- [PROVIDED RECORDS]
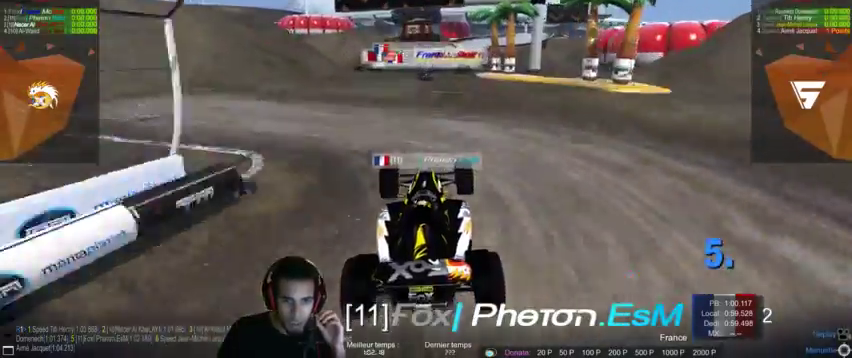
{"buttons": [], "left_stick": "center", "right_stick": "center", "events": []}
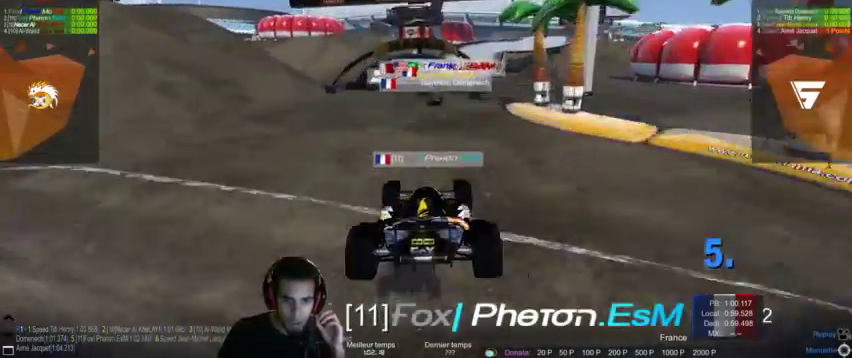
{"buttons": [], "left_stick": "center", "right_stick": "center", "events": []}
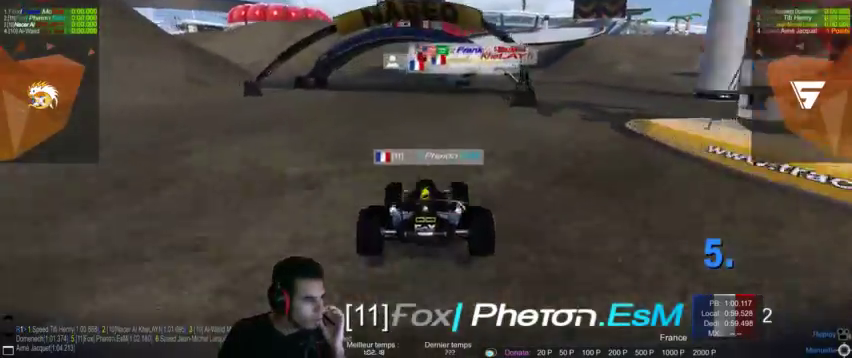
{"buttons": [], "left_stick": "center", "right_stick": "center", "events": []}
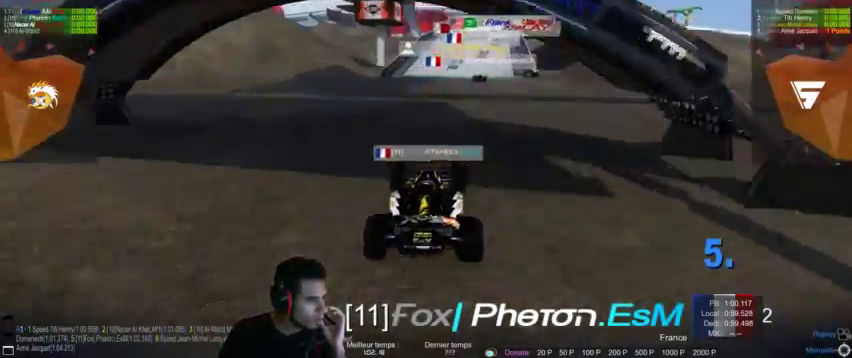
{"buttons": [], "left_stick": "center", "right_stick": "right", "events": [[100, "right_stick", "right"]]}
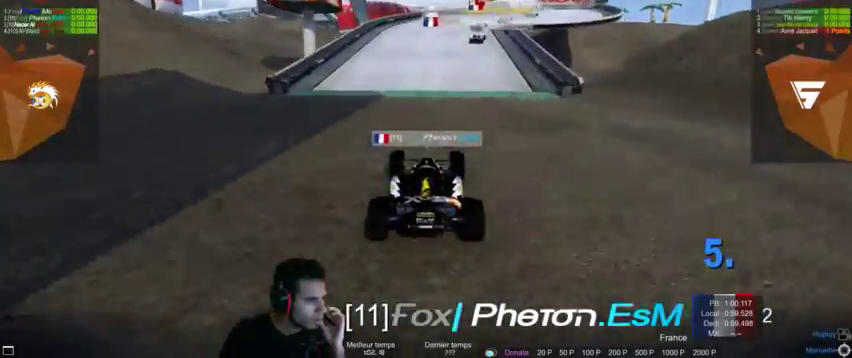
{"buttons": [], "left_stick": "center", "right_stick": "center", "events": [[167, "right_stick", "center"]]}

- [WHAT TO WORK ON]
What you give back should match the entries above exactly, except that pictures are dropped.

- [WRITTEN SOLUTION]
{"buttons": [], "left_stick": "center", "right_stick": "center", "events": []}
{"buttons": [], "left_stick": "center", "right_stick": "center", "events": []}
{"buttons": [], "left_stick": "center", "right_stick": "center", "events": []}
{"buttons": [], "left_stick": "center", "right_stick": "right", "events": [[100, "right_stick", "right"]]}
{"buttons": [], "left_stick": "center", "right_stick": "center", "events": [[167, "right_stick", "center"]]}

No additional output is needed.